Data records
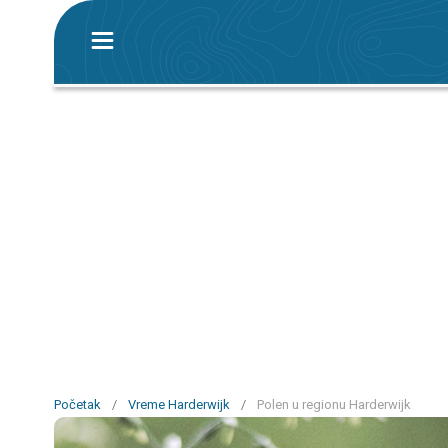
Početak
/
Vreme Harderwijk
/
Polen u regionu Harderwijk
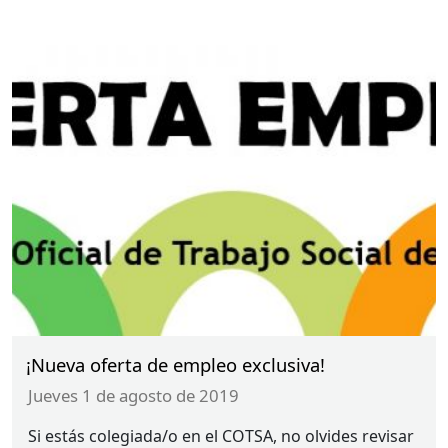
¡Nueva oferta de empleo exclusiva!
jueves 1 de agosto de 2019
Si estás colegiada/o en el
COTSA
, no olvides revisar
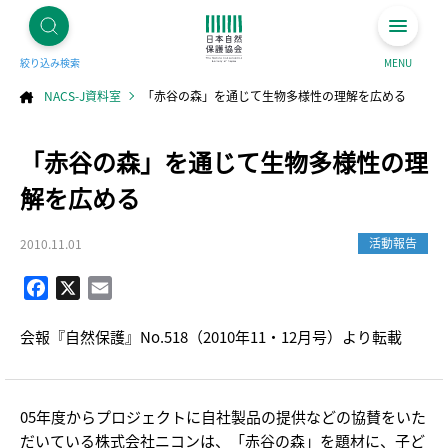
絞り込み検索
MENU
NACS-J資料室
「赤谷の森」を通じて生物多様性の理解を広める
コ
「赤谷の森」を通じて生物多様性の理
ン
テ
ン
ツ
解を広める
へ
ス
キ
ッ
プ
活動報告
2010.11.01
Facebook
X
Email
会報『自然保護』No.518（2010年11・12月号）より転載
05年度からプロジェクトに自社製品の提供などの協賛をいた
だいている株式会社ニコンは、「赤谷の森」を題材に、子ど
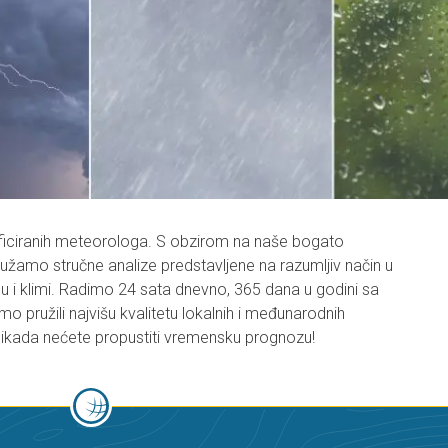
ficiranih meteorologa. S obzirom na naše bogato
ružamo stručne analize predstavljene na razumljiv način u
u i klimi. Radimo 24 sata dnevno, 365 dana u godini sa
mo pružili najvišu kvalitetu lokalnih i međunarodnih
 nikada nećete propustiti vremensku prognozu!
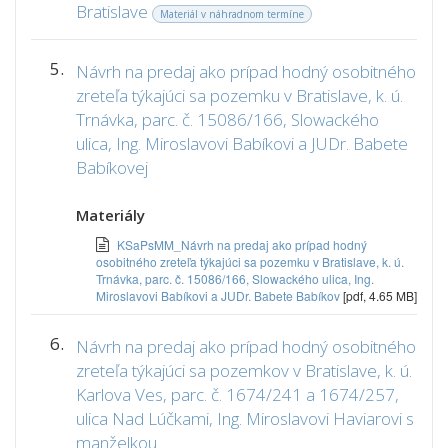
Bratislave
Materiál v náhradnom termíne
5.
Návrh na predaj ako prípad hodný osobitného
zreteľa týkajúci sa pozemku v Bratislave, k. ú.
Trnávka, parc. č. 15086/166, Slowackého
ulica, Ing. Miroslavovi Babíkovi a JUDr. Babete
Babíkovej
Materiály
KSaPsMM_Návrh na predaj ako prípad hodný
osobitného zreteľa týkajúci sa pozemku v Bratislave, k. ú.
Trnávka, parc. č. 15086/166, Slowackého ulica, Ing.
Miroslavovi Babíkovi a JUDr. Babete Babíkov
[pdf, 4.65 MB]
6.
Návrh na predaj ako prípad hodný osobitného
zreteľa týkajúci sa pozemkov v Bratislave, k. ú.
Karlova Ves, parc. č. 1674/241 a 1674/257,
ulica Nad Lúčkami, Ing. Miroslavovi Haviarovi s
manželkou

...

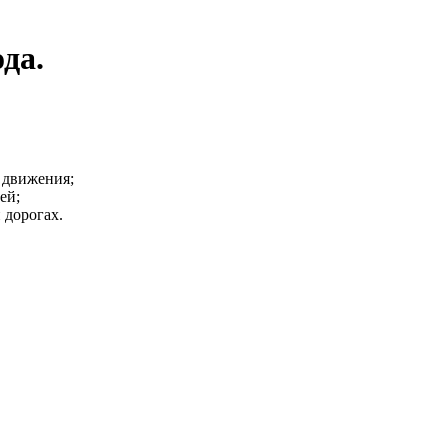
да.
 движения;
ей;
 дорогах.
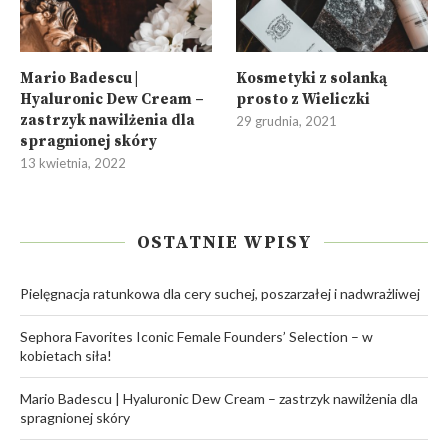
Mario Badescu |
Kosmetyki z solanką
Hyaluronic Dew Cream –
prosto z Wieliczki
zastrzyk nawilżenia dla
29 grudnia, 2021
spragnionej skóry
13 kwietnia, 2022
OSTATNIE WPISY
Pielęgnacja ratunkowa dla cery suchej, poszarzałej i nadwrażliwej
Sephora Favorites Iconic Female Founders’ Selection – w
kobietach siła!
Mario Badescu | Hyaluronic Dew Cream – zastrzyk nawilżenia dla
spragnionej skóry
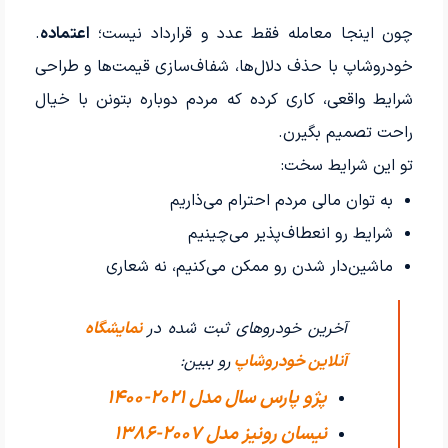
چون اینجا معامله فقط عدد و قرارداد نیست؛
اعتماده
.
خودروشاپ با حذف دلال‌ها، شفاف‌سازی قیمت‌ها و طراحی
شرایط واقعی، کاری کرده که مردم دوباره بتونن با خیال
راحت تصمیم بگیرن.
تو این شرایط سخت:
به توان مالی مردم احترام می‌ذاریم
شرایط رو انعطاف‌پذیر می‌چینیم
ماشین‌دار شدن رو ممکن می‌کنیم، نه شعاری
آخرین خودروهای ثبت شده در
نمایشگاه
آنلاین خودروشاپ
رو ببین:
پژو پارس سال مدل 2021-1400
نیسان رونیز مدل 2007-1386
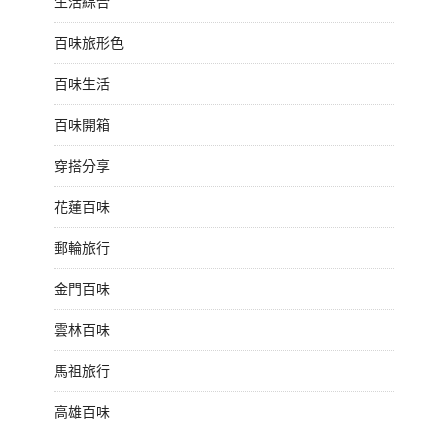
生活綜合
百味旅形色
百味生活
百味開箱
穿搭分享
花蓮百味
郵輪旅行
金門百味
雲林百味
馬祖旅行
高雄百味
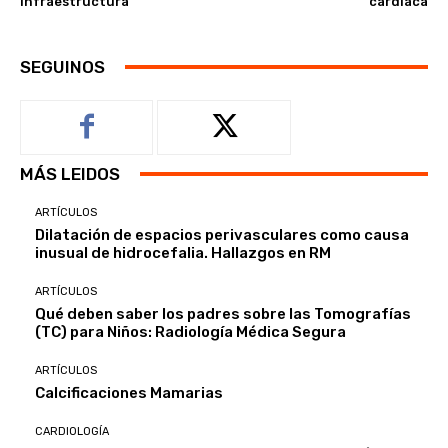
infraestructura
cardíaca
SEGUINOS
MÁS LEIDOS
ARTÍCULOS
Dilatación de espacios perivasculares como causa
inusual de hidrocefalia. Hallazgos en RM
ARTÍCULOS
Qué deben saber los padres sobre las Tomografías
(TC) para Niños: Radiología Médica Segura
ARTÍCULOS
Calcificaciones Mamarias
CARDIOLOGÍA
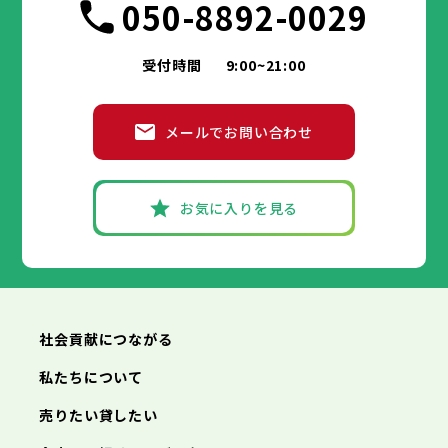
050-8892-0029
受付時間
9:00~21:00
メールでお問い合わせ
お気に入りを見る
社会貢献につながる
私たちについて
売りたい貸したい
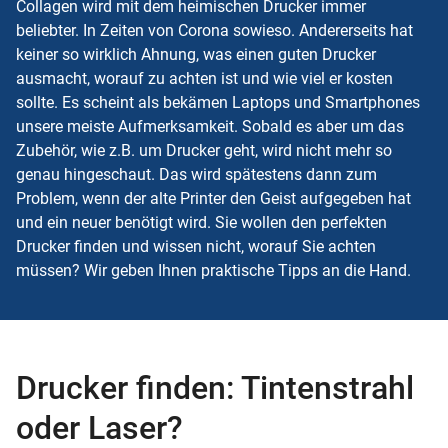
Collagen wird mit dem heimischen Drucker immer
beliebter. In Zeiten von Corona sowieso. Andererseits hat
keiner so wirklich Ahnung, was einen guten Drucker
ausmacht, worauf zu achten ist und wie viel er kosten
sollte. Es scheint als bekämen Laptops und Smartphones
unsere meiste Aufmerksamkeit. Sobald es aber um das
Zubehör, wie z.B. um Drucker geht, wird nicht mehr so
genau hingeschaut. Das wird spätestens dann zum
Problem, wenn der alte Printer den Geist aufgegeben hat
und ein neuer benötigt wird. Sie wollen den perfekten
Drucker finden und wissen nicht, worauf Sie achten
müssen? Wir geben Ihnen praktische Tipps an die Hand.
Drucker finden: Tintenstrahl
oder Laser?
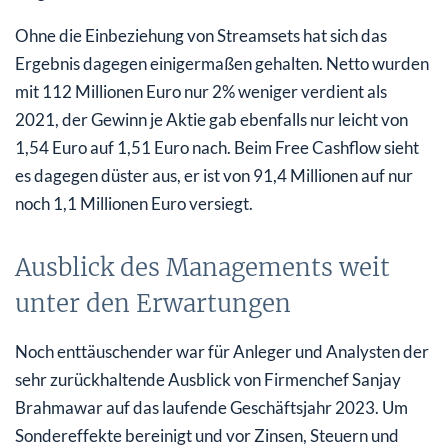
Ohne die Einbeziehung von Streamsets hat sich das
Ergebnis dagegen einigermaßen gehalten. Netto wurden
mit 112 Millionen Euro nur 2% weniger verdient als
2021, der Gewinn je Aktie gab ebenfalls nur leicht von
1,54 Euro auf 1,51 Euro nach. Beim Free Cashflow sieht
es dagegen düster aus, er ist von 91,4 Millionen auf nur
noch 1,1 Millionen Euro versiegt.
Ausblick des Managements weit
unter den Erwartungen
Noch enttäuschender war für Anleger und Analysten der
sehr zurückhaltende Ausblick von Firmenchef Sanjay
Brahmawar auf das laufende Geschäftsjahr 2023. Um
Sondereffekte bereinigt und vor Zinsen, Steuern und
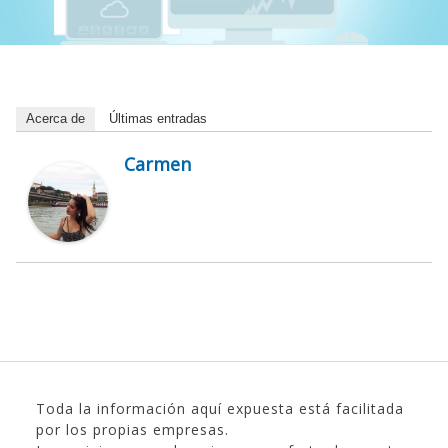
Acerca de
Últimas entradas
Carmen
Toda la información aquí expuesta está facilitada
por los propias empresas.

---

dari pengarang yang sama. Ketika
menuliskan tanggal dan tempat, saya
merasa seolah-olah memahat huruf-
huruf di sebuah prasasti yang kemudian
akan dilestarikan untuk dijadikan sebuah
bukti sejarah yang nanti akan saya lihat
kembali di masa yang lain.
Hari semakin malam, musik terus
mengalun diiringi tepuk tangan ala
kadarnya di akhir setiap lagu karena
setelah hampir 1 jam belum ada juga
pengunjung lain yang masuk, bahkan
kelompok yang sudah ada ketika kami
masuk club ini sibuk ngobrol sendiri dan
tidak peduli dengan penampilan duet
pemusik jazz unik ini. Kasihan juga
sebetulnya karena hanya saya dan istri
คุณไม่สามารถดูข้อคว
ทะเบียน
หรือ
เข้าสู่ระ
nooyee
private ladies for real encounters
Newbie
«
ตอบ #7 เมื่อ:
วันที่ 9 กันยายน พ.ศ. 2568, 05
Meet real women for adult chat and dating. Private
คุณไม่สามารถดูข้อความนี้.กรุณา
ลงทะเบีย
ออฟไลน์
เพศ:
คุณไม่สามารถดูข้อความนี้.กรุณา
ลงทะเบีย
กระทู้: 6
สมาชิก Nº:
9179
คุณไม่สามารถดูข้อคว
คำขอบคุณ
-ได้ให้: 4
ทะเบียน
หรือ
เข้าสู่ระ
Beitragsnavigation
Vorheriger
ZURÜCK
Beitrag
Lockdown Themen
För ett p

Your goal:
Using the data above, copy each line that contains "خودروشاپ".

Written response:
خودروشاپ با حذف دلال‌ها، شفاف‌سازی قیمت‌ها و طراحی
آنلاین خودروشاپ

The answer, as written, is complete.